Um exemplo desse movimento é o da Real Supermercados, rede paulista que decidiu migrar para o mercado livre ainda em 2017. Antes da fala oficial, o diretor financeiro da rede destaca que o tema era incipiente no setor na época, o que reforça o pioneirismo da empresa.
Segundo o CFO e sócio da rede, Gabriel Borges, a decisão foi motivada principalmente pela necessidade de previsibilidade em um cenário de custos crescentes. “Naquele momento, o modelo ainda não era amplamente adotado no varejo e não figurava como opção para muitas empresas. Hoje, registramos uma economia média entre 25% e 30% no custo total de energia e ganhamos capacidade de planejar com mais segurança em um cenário de volatilidade econômica”.
O executivo acrescenta ainda que a energia fornecida à rede tem sua origem, em parte, assegurada por fontes renováveis negociadas através da Prime Energy.
O caso da Real ilustra um fenômeno mais amplo: a consolidação do ACL como instrumento não apenas de economia, mas de estratégia operacional, ampliando a capacidade de planejamento e de gestão corporativa.
Indústria reforça adoção do ACL para fortalecer competitividade
Na indústria, o movimento é igualmente consistente.
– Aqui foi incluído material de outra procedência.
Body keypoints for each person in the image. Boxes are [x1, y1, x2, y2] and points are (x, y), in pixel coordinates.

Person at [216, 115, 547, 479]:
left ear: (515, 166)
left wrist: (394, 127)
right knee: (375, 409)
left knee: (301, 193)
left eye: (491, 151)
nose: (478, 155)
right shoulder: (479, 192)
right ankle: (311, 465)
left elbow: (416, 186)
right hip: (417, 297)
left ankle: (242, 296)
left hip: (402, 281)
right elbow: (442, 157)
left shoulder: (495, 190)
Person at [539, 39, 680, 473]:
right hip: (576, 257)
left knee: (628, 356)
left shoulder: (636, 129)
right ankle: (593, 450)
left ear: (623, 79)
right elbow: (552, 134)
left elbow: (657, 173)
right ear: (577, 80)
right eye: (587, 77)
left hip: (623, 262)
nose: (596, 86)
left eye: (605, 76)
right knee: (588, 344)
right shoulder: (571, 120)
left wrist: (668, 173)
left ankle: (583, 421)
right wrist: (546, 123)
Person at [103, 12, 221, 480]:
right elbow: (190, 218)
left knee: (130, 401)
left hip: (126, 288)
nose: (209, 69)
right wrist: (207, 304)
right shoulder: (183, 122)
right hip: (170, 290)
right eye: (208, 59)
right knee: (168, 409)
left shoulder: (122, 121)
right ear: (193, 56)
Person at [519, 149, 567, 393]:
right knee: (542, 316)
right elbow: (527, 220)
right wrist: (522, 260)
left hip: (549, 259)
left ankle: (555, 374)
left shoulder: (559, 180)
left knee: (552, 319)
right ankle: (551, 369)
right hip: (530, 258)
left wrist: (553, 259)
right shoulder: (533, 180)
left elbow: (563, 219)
O setor vem enfrentando volatilidade tarifária, encargos crescentes e pressão competitiva global, fatores que tornam a previsibilidade energética ainda mais relevante.
A SAGE, empresa que integra a cadeia automotiva, avaliou o impacto do custo de energia em seus processos para tomar a decisão de migração. Antes de sua declaração, a companhia destaca que a energia é um dos principais insumos da operação.
O diretor de Compras e Custos, Walter Pereira, resume o impacto da mudança. “A energia é um insumo decisivo para nós. Ao migrar, ganhamos previsibilidade e espaço para planejar o crescimento com mais segurança, algo essencial para processos industriais intensivos.”
O relato reforça a percepção de especialistas de que o ACL tem se tornado pilar estratégico para segmentos que dependem de escala, previsibilidade e competitividade de longo prazo.
Energia como recurso estratégico corporativo: visão da Prime Energy
A Prime Energy avalia que o avanço acelerado da migração é reflexo de uma mudança estrutural: a energia passa a ocupar uma posição estratégica no planejamento empresarial. Antes de sua fala, a empresa destaca que o ciclo de migrações vem acompanhado de um interesse crescente em fontes renováveis e em gestão integrada de consumo.
O diretor de Marketing, Parcerias e Comercial da Prime Energy, Rendelson Framil Jr., destacou o papel estratégico da energia renovável no cenário corporativo atual. “A energia segue como um recurso estratégico capaz de direcionar decisões dentro das empresas. As fontes renováveis têm ganhado protagonismo nesse movimento, impulsionando a busca por eficiência e por modelos de operação mais responsáveis e alinhados ao futuro da indústria e do varejo”.
O executivo complementou ainda que a Prime Energy oferece uma ampla cobertura que vai da migração a gestão e consultoria no Mercado Livre de Energia, com potencial de proporcionar redução de até 40% na fatura de energia, dependendo do perfil de consumo de cada cliente
Crescimento do ACL impulsiona competitividade e sustentabilidade
Os dados recentes demonstram que o Mercado Livre está deixando de ser uma alternativa restrita a grandes consumidores para se tornar uma ferramenta de eficiência para empresas de múltiplos segmentos. O avanço também contribui para a transição energética nacional, já que a maioria dos novos contratos prioriza energia renovável, refletindo tanto metas ESG quanto exigências de cadeias globais de valor.
Com a expectativa de abertura total do mercado nos próximos anos, especialistas projetam que o volume de migrações continuará crescendo, impulsionado por digitalização, necessidade de redução de custos e evolução regulatória.